Core Concepts
CSAC-LB is a novel constrained RL method that achieves state-of-the-art performance without pre-training by applying a linear smoothed log barrier function to an additional safety critic.
Abstract
The article introduces CSAC-LB, a new constrained RL method that addresses optimization problems involving rewards and constraints simultaneously. It proposes a linear smoothed log barrier function to enhance policy learning and mitigate numerical issues. The algorithm achieves competitive performance on various control tasks and demonstrates robustness in real-world applications.
I. Introduction
RL traditionally focuses on rewards only.
Real-world applications often require considering multiple objectives.
Deep RL faces challenges in constrained optimization due to neural network limitations.
II. Related Work
Prior works address safety in RL using various approaches.
Safe policy search, lifelong RL, and CPO are common methods.
Lagrange multiplier methods and CVaR metrics have been applied.
III. Background
CMDPs extend MDPs with cost functions for constraints.
SAC-Lag uses Lagrange multipliers for constrained optimization.
Dual Gradient Descent updates the policy and Lagrange multiplier iteratively.
IV. Approach
Log Barrier Method transforms constrained problems into unconstrained ones.

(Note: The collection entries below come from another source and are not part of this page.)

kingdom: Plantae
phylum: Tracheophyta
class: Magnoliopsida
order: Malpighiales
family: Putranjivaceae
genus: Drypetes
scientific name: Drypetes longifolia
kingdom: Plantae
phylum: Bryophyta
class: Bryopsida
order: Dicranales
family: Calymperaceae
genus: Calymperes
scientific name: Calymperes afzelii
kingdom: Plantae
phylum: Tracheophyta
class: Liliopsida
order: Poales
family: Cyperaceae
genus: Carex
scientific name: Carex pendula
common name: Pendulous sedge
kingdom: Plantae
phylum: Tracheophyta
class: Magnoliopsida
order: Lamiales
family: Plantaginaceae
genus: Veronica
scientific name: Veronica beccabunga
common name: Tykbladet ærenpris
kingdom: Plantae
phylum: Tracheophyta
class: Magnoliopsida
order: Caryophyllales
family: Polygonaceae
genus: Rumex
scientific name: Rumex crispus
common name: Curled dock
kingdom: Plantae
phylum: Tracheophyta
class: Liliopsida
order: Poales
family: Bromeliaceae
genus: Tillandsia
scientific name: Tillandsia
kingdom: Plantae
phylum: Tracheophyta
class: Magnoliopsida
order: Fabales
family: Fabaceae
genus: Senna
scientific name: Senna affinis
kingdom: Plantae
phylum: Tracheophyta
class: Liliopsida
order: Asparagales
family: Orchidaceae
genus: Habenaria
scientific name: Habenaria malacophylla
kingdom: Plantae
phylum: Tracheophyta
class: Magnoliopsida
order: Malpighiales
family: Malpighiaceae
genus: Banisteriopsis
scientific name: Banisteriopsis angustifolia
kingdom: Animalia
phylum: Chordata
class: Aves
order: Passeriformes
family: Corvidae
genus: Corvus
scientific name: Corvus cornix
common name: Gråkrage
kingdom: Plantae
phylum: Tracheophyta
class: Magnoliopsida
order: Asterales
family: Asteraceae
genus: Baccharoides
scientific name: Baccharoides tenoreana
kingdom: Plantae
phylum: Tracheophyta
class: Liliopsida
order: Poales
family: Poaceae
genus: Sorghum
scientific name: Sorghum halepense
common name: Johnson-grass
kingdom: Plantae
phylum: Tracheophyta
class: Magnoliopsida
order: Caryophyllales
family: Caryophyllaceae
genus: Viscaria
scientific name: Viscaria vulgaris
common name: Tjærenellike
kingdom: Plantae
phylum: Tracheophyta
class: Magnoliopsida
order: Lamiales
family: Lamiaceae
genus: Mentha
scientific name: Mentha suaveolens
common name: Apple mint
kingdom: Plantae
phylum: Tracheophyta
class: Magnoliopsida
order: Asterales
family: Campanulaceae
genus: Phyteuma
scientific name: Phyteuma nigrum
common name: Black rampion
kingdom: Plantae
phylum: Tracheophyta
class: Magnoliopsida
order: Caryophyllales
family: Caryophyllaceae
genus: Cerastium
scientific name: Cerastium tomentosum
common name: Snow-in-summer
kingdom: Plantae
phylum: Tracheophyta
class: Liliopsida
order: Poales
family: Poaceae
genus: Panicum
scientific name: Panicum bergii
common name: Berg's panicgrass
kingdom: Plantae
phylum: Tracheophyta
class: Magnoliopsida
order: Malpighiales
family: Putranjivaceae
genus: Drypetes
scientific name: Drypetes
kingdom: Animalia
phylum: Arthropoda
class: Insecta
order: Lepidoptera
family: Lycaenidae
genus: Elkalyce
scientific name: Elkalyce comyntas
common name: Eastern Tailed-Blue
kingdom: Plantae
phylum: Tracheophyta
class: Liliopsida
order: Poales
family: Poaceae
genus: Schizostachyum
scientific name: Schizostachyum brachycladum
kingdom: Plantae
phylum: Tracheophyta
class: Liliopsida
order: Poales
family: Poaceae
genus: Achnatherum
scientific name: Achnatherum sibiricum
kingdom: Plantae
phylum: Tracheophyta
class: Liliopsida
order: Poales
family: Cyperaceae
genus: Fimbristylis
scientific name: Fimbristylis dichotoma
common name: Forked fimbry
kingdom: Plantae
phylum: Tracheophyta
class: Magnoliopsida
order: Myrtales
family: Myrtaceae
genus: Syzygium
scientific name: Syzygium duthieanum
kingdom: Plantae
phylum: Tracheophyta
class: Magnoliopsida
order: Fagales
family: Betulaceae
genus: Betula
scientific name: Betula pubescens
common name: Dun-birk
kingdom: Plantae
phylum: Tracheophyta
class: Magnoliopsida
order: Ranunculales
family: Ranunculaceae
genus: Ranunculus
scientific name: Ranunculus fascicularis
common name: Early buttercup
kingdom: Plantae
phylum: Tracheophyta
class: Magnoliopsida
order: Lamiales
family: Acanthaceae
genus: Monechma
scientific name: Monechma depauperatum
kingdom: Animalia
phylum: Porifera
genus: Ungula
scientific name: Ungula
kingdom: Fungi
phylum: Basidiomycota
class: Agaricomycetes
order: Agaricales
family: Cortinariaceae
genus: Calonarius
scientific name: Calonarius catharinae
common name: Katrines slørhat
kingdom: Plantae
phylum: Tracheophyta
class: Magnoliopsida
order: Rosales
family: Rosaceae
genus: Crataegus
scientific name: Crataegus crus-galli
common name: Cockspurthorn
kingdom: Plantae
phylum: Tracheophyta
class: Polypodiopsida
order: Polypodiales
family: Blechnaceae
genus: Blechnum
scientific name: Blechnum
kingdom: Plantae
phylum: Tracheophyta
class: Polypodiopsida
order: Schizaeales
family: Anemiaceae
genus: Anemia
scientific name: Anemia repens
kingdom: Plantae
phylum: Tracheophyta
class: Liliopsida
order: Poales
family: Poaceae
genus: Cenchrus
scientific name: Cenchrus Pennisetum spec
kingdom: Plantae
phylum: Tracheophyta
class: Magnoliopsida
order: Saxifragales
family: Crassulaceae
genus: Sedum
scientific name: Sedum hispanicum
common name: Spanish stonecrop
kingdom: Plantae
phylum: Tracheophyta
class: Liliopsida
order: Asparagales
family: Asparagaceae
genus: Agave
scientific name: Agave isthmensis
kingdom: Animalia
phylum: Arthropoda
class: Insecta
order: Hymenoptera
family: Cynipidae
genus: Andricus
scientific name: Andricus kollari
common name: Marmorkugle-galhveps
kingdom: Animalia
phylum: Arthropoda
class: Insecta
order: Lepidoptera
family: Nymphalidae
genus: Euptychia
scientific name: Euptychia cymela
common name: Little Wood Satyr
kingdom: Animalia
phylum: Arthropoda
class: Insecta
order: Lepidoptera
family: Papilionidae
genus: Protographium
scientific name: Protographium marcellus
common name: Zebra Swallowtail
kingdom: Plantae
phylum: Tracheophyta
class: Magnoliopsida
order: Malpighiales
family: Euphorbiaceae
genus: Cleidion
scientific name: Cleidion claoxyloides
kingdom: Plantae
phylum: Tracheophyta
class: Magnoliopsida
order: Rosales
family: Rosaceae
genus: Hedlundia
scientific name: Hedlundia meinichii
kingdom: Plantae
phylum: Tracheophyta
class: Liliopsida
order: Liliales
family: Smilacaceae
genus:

Linear Smoothed Log Barrier Function improves numerical stability.
CSAC-LB applies the linear smoothed log barrier function to SAC with Safety Critic.
V. Results
A. Baselines
Comparison with SAC, SAC-Lag, and WCSAC on simulated tasks.
B. Simulation Experiments
Evaluation of CSAC-LB on PointGoal1-v0 environment and locomotion tasks.
C. Real-Robot Experiments
Testing policies on a Unitree A1 robot via sim-to-real transfer.
VI. Conclusion
CSAC-LB offers a general-purpose solution for constrained RL without pre-training or extensive tuning. The algorithm shows robustness in high-dimensional tasks and real-world applications, outperforming existing baselines.
Stats
CSAC-LB is proposed as an off-policy model-free method which can handle the numerical issues commonly associated with the log barrier method.
We propose CSAC-LB, an off-policy model-free method which can handle the numerical issues commonly associated with the log barrier method.